Here at Zacks, our focus is on the proven Zacks Rank system, which emphasizes earnings estimates and estimate revisions to find great stocks. Nevertheless, we are always paying attention to the latest value, growth, and momentum trends to underscore strong picks.
Of these, value investing is easily one of the most popular ways to find great stocks in any market environment. Value investors use fundamental analysis and traditional valuation metrics to find stocks that they believe are being undervalued by the market at large.

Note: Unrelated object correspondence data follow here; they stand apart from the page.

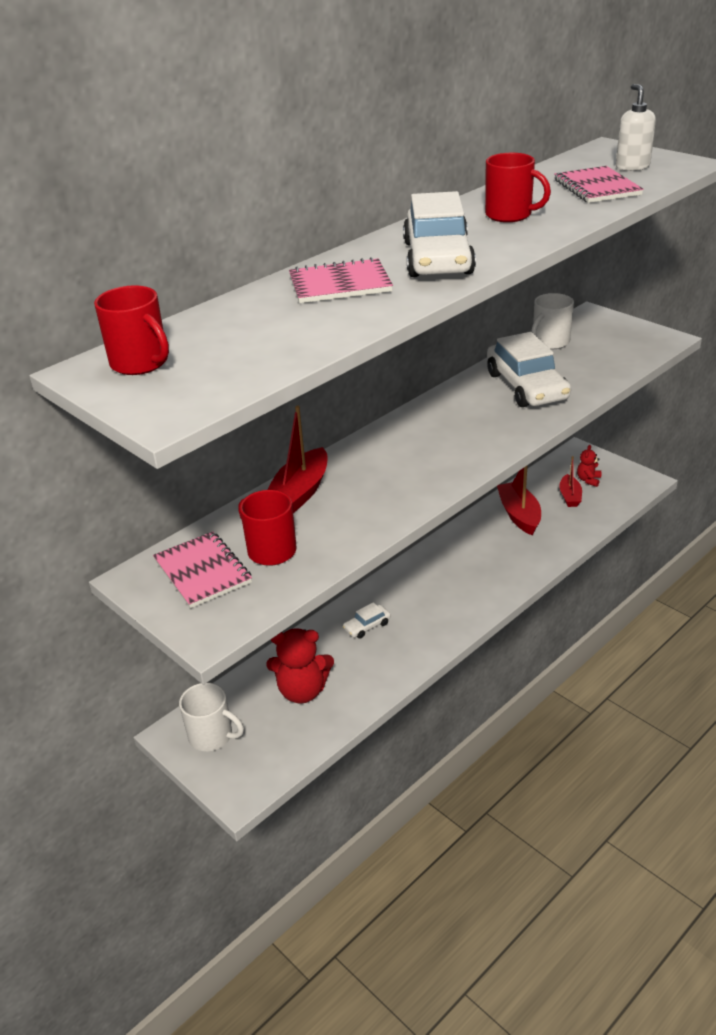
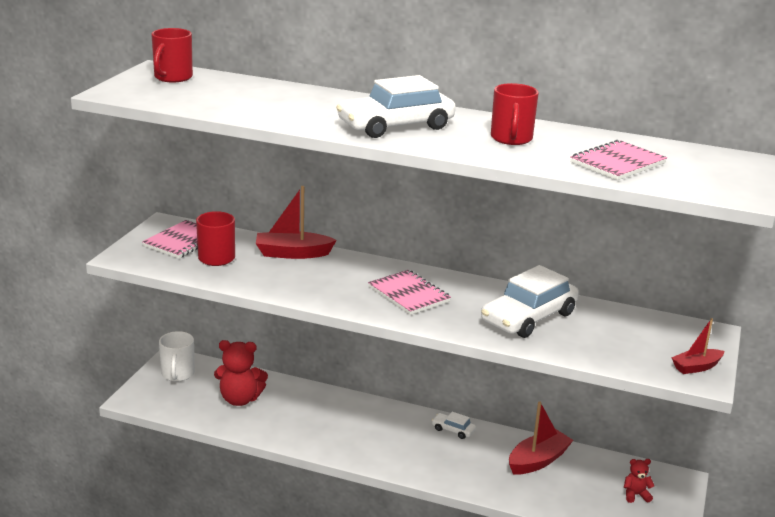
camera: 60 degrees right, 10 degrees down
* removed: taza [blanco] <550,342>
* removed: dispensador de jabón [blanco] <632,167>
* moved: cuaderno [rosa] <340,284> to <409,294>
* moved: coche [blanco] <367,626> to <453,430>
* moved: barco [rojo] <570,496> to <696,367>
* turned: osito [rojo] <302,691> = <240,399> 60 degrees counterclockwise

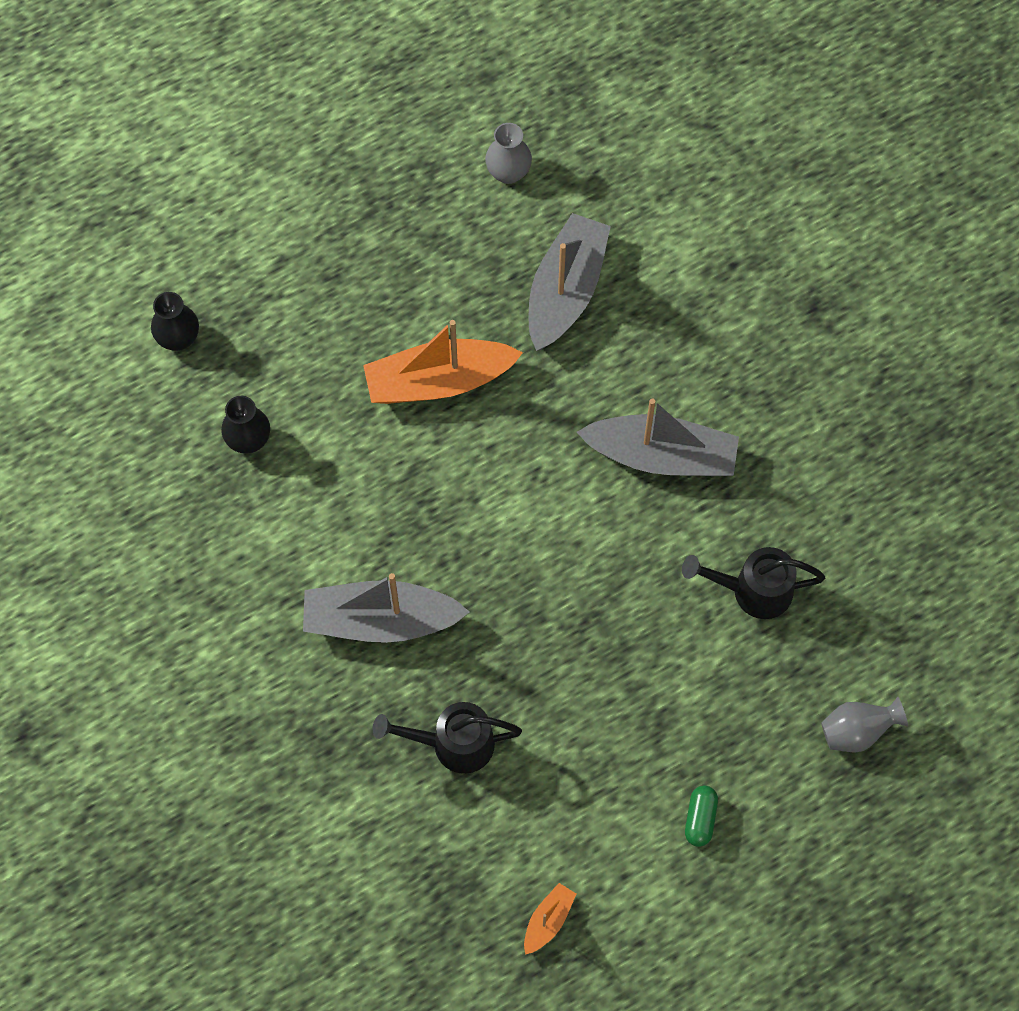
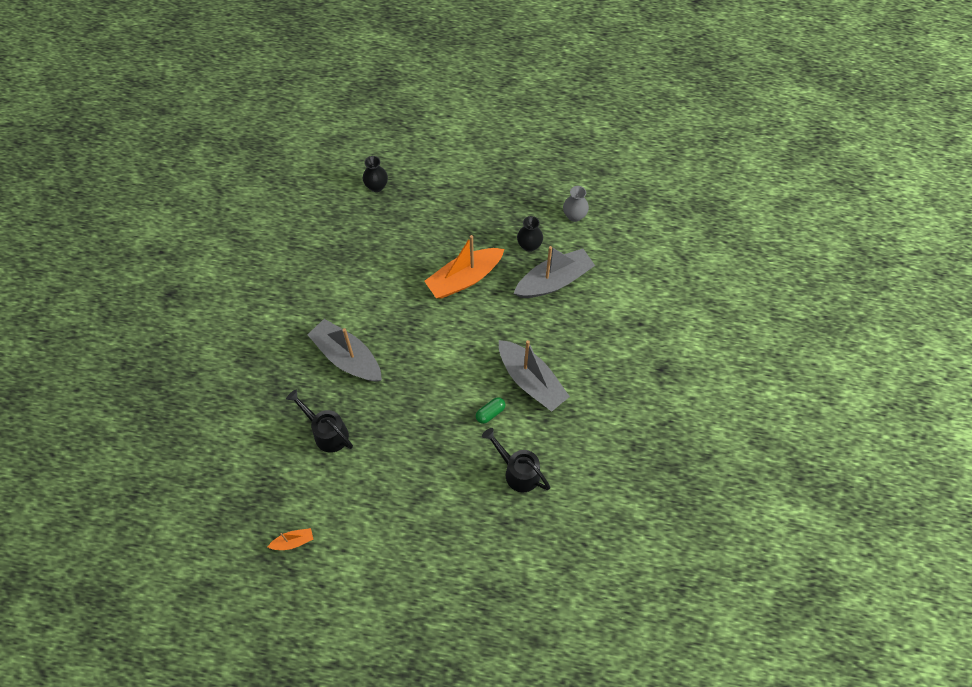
camera: 40 degrees right, 5 degrees down
* removed: florero [gris] <857,731>
* moved: florero [negro] <248,440> to <529,245>
* moved: cápsula [verde] <700,819> to <490,413>
* turned: barco [naranja] <439,381> = <464,279> 60 degrees counterclockwise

Zacks has developed the innovative Style Scores system to highlight stocks with specific traits. For example, value investors will be interested in stocks with great grades in the "Value" category. When paired with a high Zacks Rank, "A" grades in the Value category are among the strongest value stocks on the market today.

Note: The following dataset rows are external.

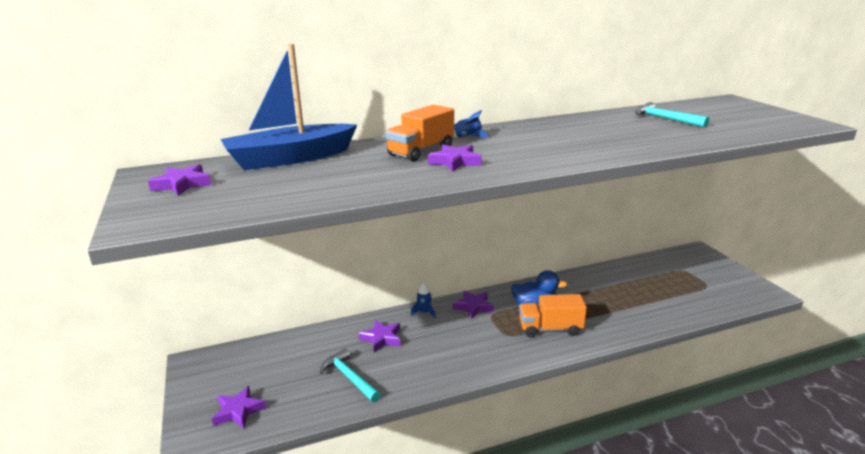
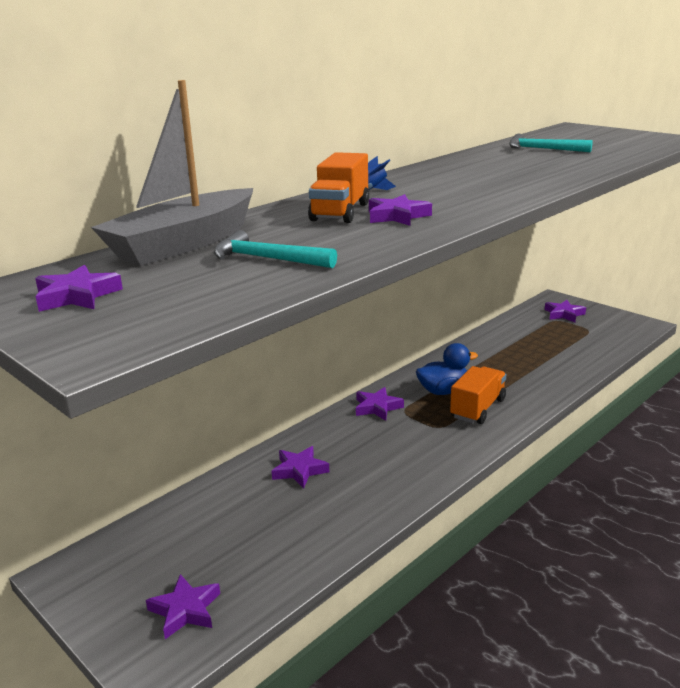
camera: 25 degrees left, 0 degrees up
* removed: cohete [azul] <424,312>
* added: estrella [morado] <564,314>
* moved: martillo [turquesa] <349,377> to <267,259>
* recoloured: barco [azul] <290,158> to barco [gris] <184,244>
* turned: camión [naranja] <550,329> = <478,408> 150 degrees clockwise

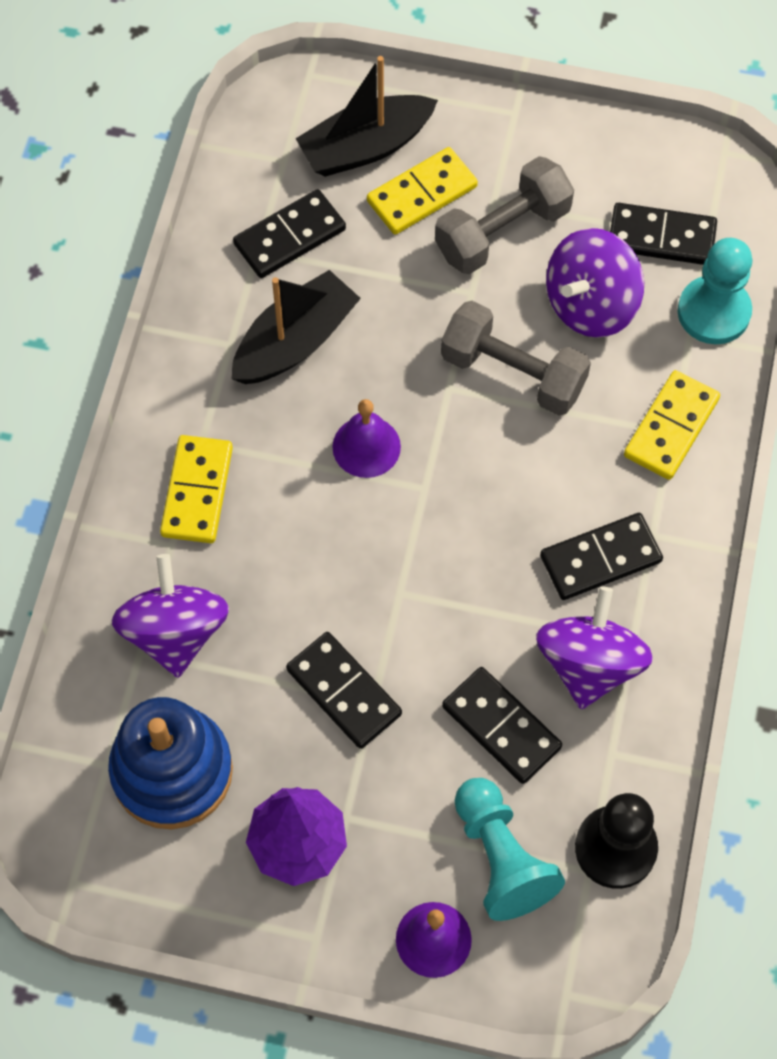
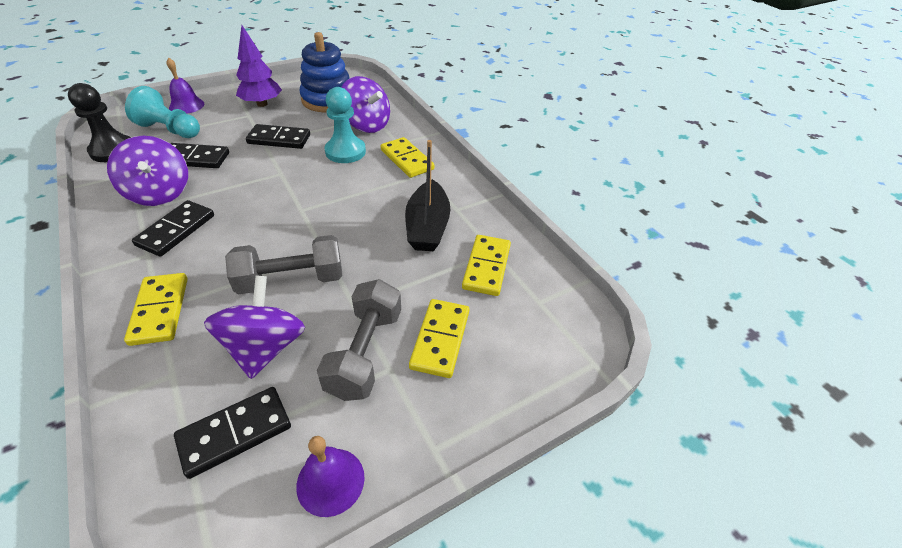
camera: 135 degrees right, 20 degrees down
* removed: barco [negro] <366,147>
* moved: campana [morado] <366,446> to <330,481>
* moved: peón [turquesa] <713,312> to <345,152>
* recoloured: ficha de dominó [negro] <290,237> to ficha de dominó [amarillo] <486,267>

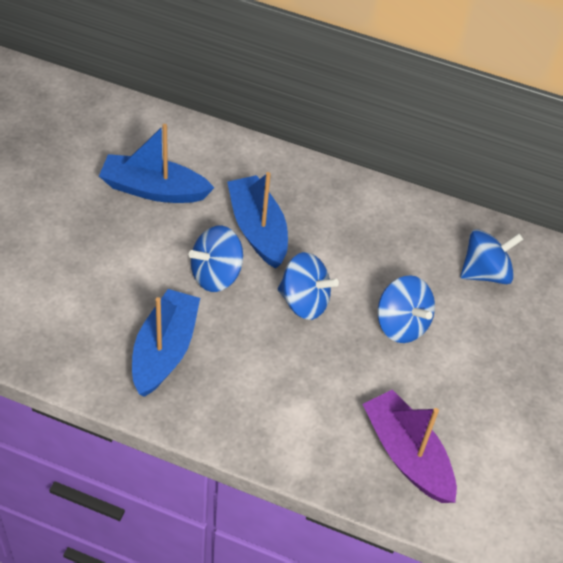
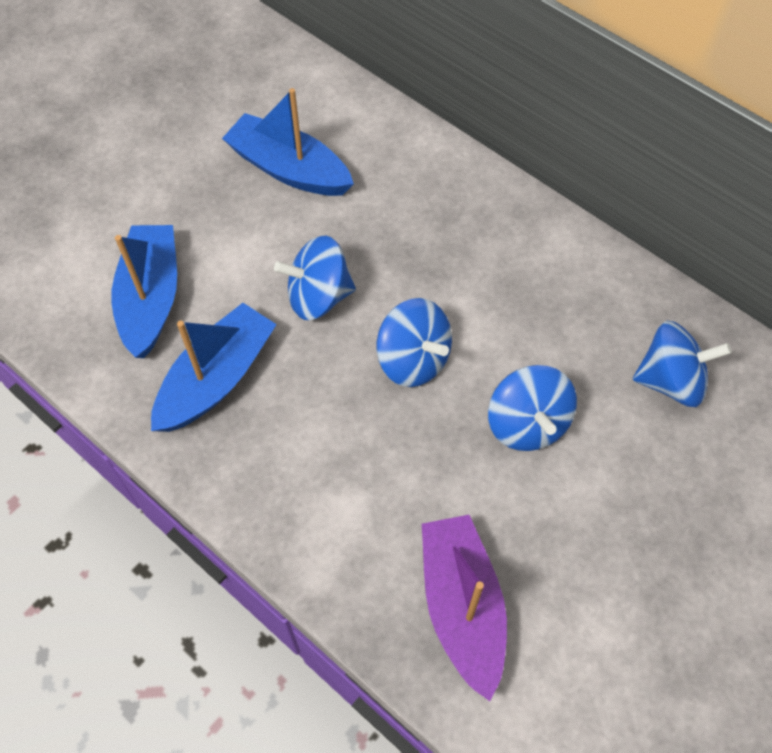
camera: 25 degrees right, 10 degrees up
* moved: barco [azul] <258,230> to <151,298>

One company value investors might notice is AAR (AIR - Free Report) . AIR is currently holding a Zacks Rank of #2 (Buy) and a Value grade of A. The stock is trading with P/E ratio of 17.29 right now. For comparison, its industry sports an average P/E of 21.70. Over the last 12 months, AIR's Forward P/E has been as high as 68.34 and as low as 3.22, with a median of 17.18.

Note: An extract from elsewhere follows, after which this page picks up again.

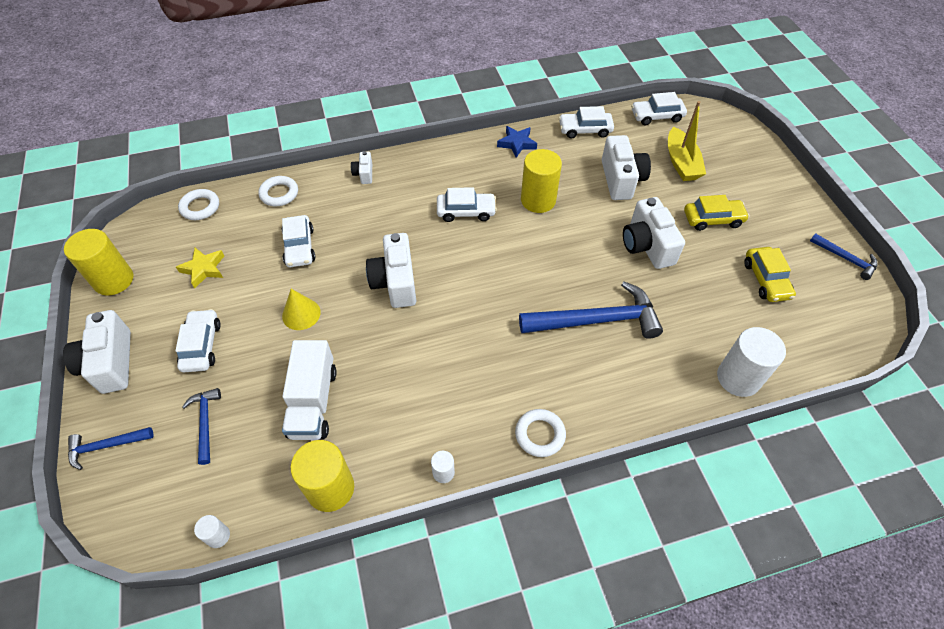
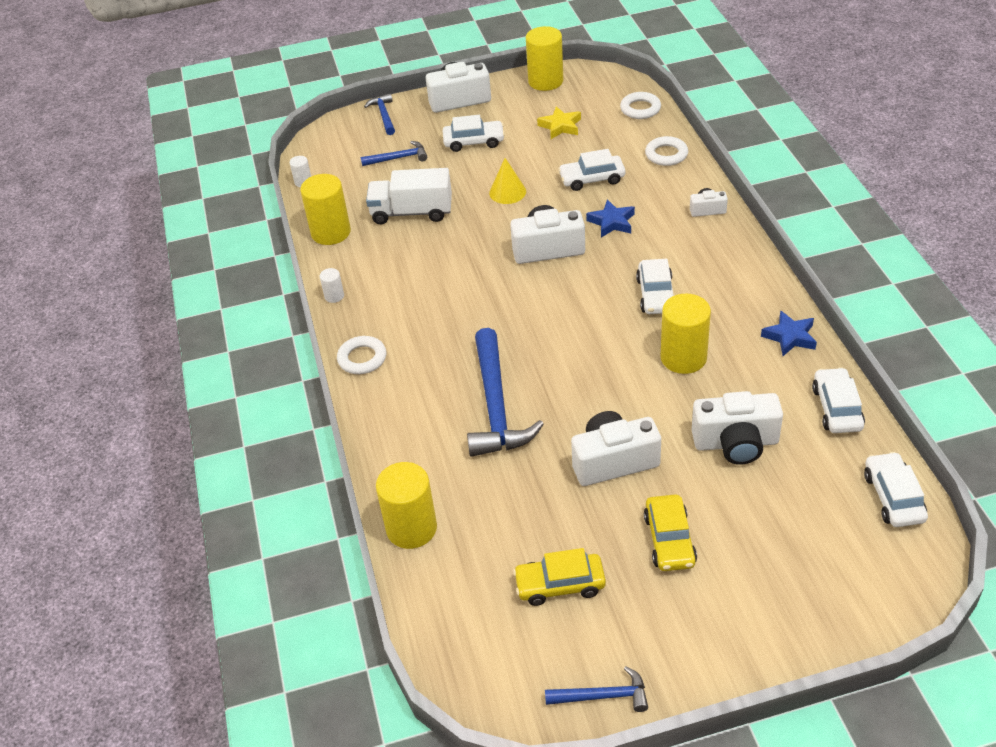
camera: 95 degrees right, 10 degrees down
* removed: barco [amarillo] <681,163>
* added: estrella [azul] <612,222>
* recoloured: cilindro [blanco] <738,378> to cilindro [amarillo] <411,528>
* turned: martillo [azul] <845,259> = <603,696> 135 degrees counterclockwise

We should also highlight that AIR has a P/B ratio of 0.79. The P/B ratio pits a stock's market value against its book value, which is defined as total assets minus total liabilities. AIR's current P/B looks attractive when compared to its industry's average P/B of 1.49. Over the past year, AIR's P/B has been as high as 1.97 and as low as 0.36, with a median of 0.81.
These are only a few of the key metrics included in AAR's strong Value grade, but they help show that the stock is likely undervalued right now. When factoring in the strength of its earnings outlook, AIR looks like an impressive value stock at the moment.